== Segment start ==

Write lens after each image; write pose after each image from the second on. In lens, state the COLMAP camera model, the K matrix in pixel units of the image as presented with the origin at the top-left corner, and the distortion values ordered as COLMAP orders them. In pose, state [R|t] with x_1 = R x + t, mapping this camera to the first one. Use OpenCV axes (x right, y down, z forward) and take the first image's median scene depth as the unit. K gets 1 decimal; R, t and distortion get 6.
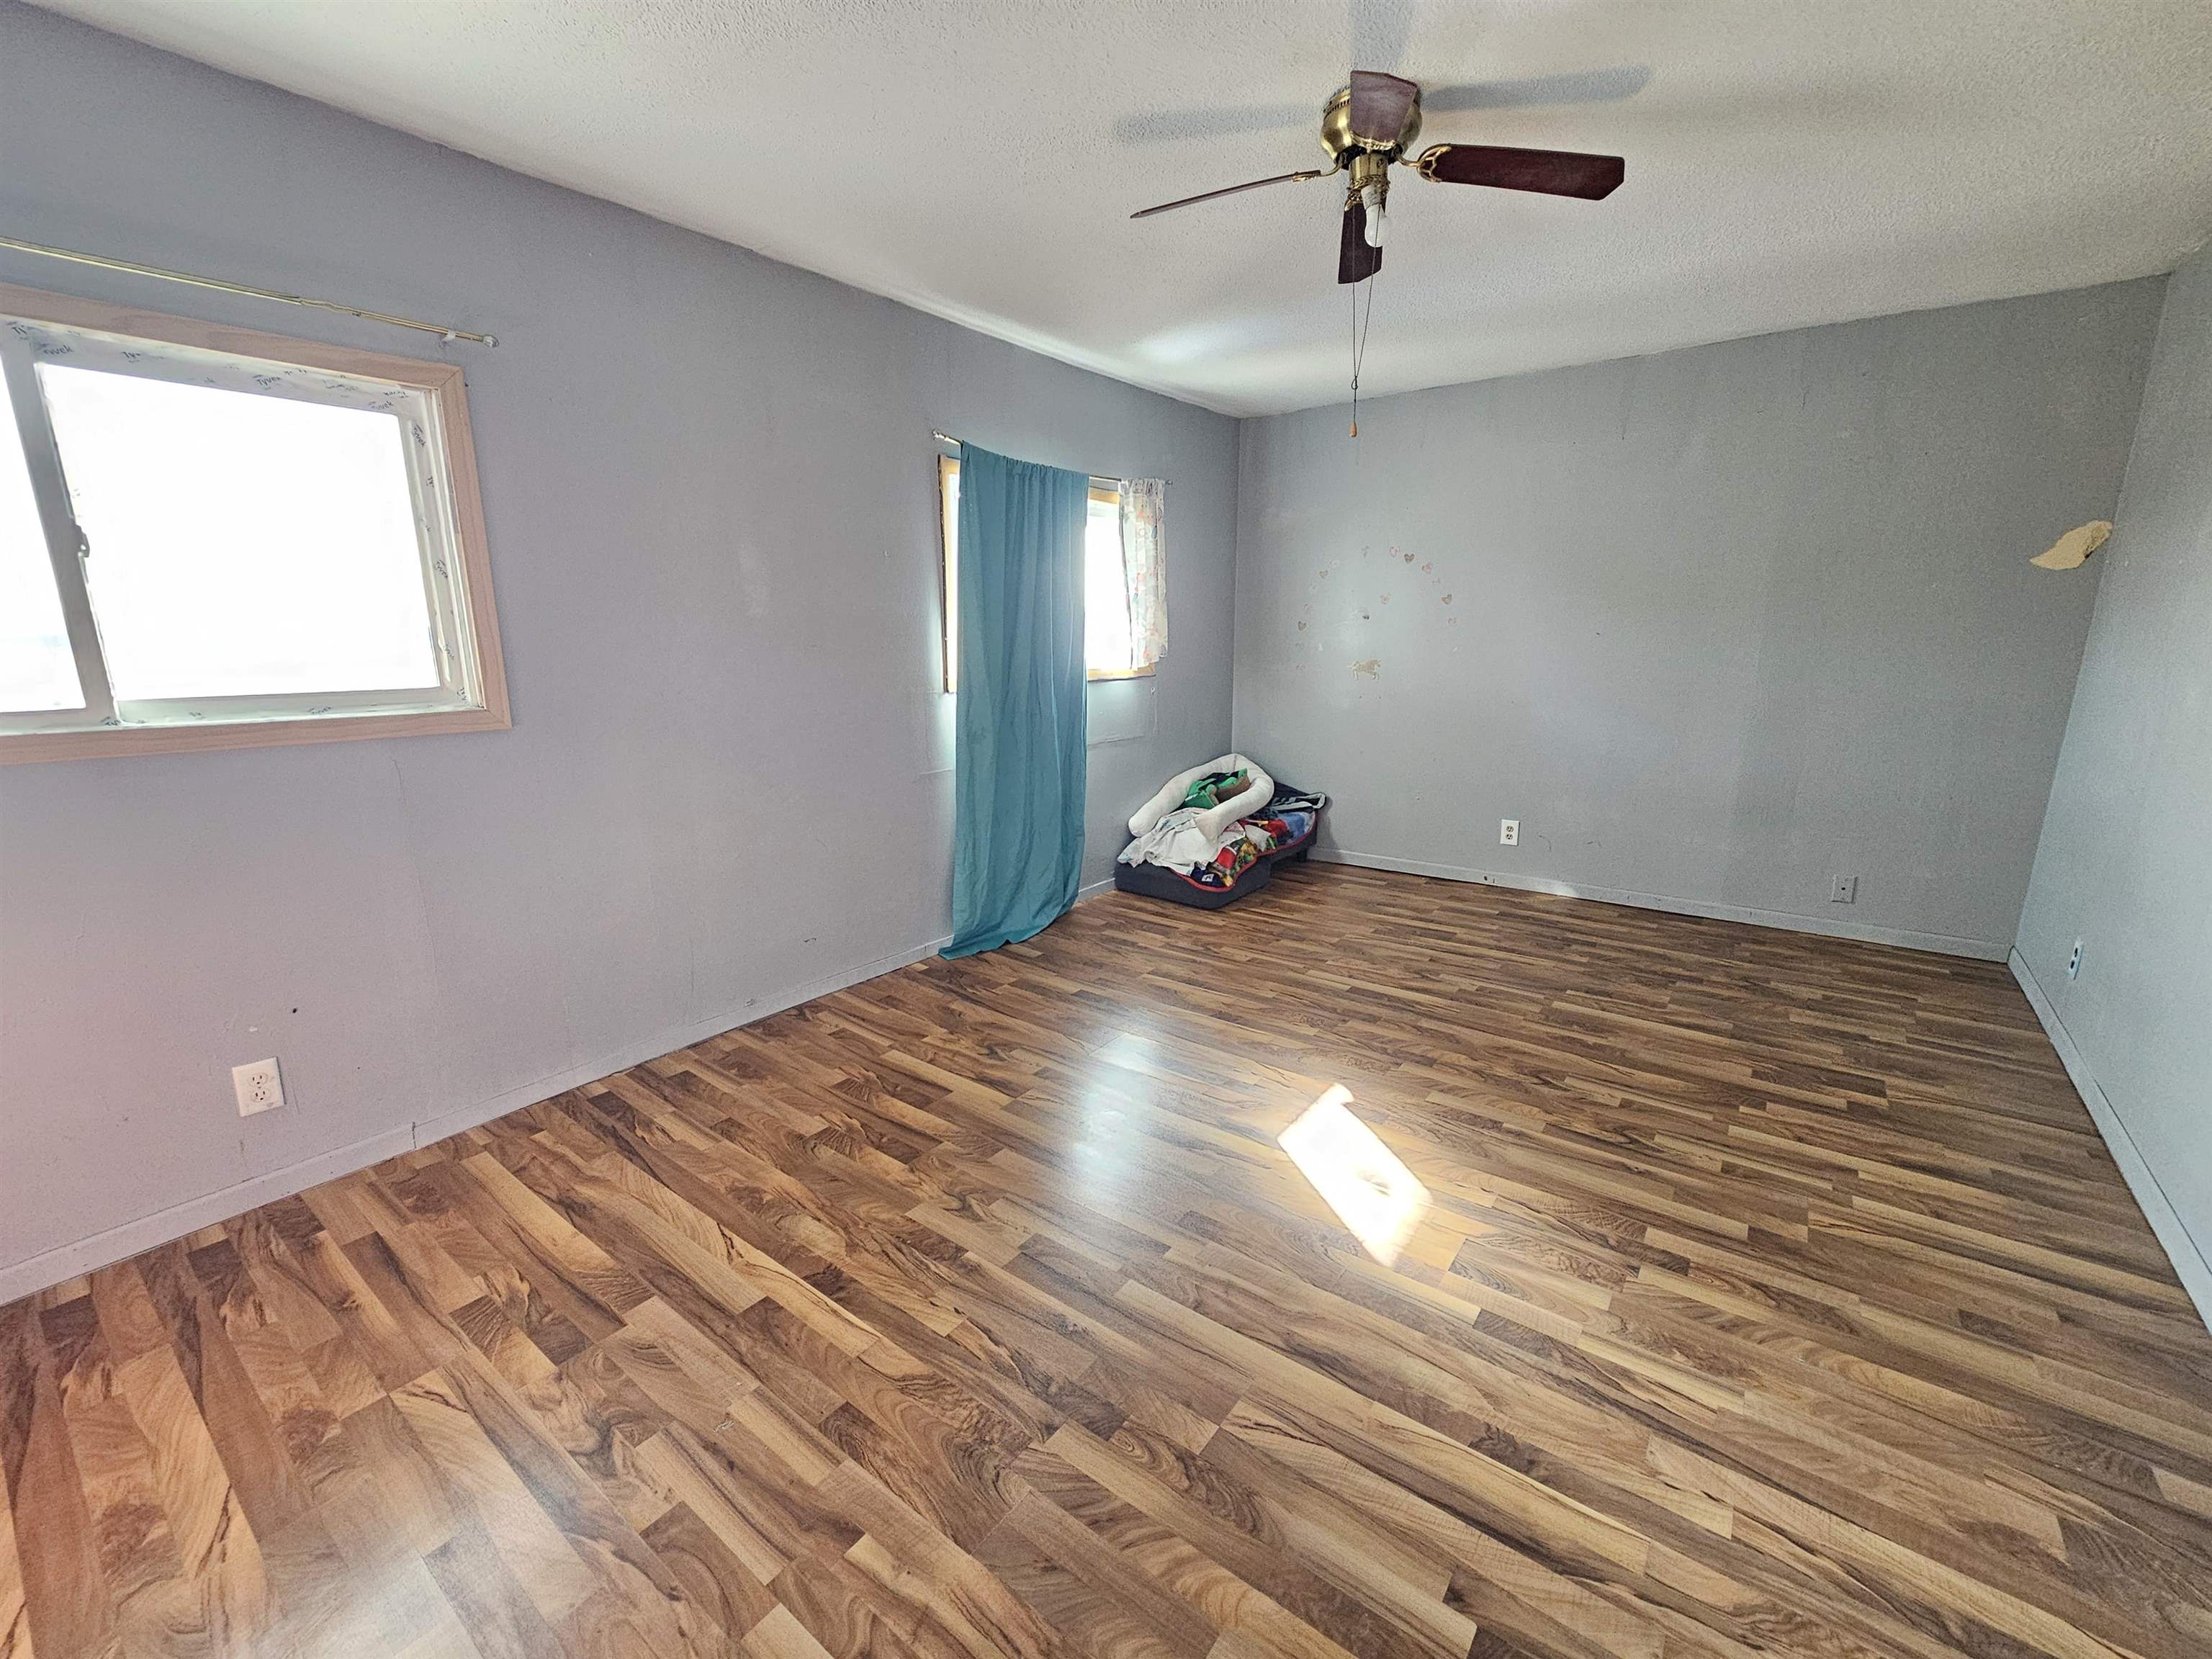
lens RADIAL K [[912.4, 0, 1106.0], [0, 912.4, 829.5], [0, 0, 1]] dist [0.000553, 0.000691]
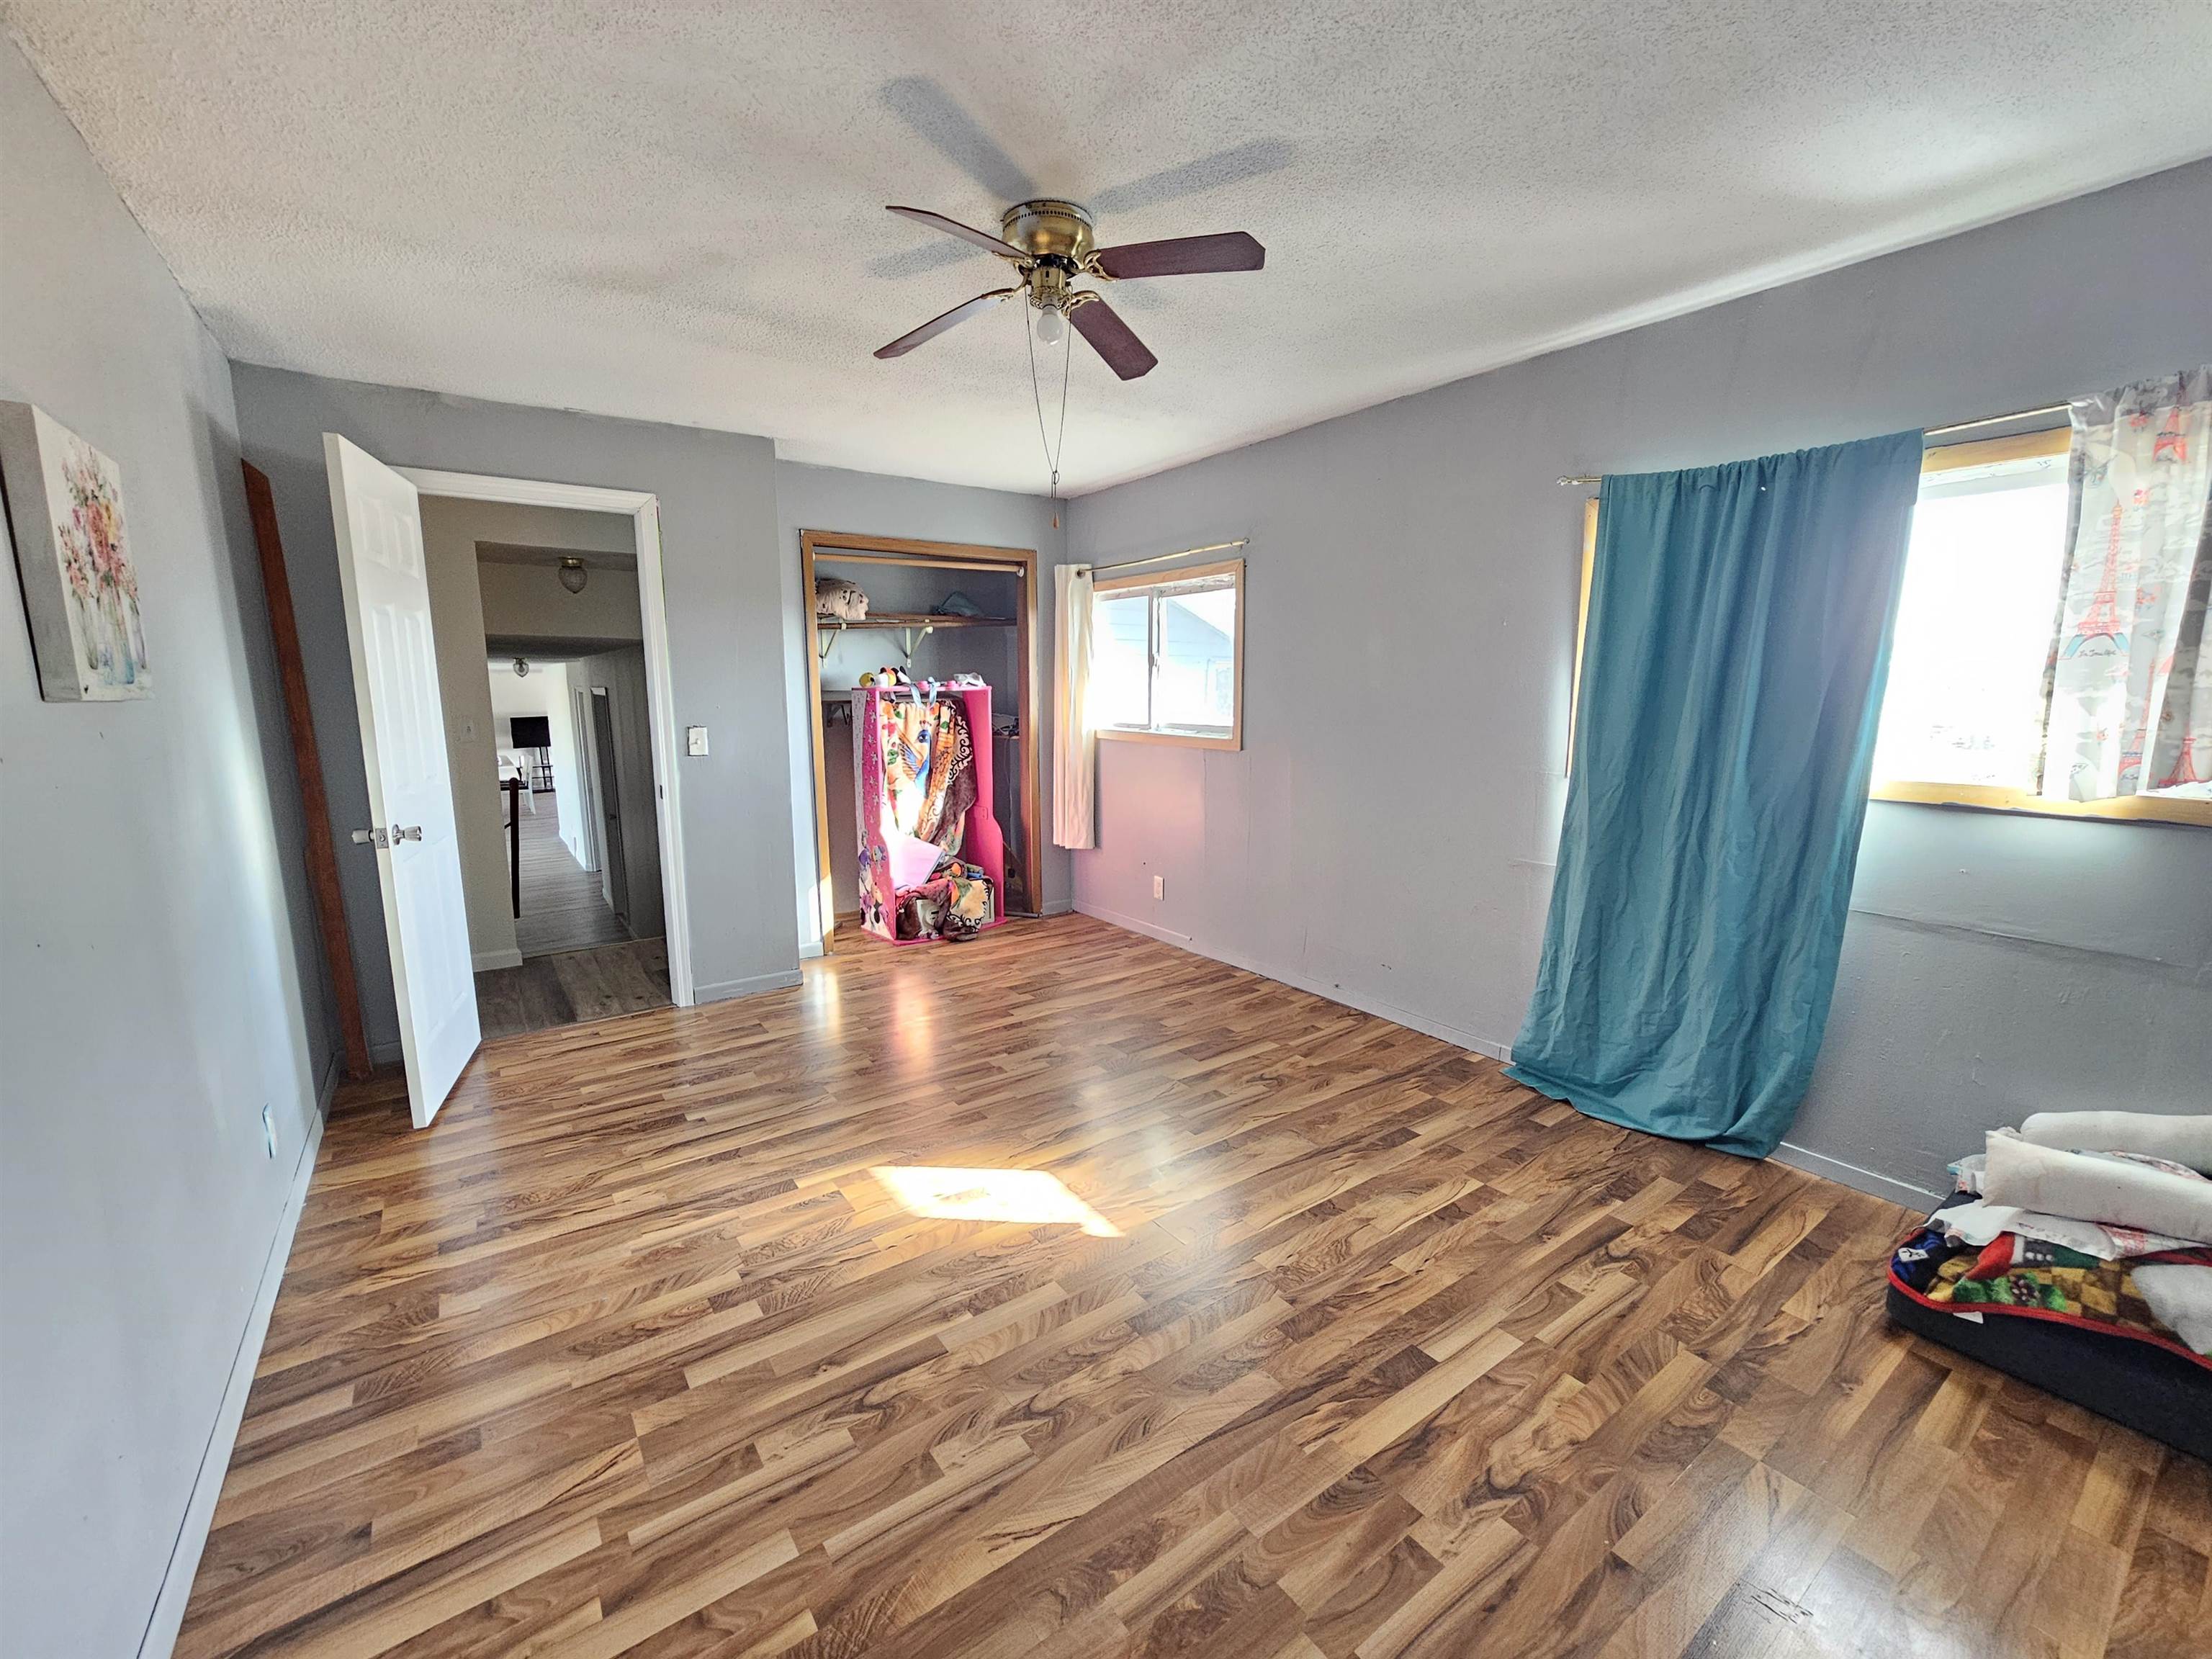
lens RADIAL K [[912.4, 0, 1106.0], [0, 912.4, 829.5], [0, 0, 1]] dist [0.000553, 0.000691]
pose [[-0.292522, 0.155269, -0.943569, 1.160855], [-0.201260, 0.954632, 0.219483, -0.311329], [0.934840, 0.254106, -0.248002, 1.266810]]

== Segment end ==

- What the task requires
Can you reproduce each line of the material above word for word, omitting the pictures?

- Your response
Write lens after each image; write pose after each image from the second on. In lens, state the COLMAP camera model, the K matrix in pixel units of the image as presented with the origin at the top-left corner, and the distortion values ordered as COLMAP orders them. In pose, state [R|t] with x_1 = R x + t, mapping this camera to the first one. Use OpenCV axes (x right, y down, z forward) and take the first image's median scene depth as the unit. K gets 1 decimal; R, t and distortion get 6.
lens RADIAL K [[912.4, 0, 1106.0], [0, 912.4, 829.5], [0, 0, 1]] dist [0.000553, 0.000691]
lens RADIAL K [[912.4, 0, 1106.0], [0, 912.4, 829.5], [0, 0, 1]] dist [0.000553, 0.000691]
pose [[-0.292522, 0.155269, -0.943569, 1.160855], [-0.201260, 0.954632, 0.219483, -0.311329], [0.934840, 0.254106, -0.248002, 1.266810]]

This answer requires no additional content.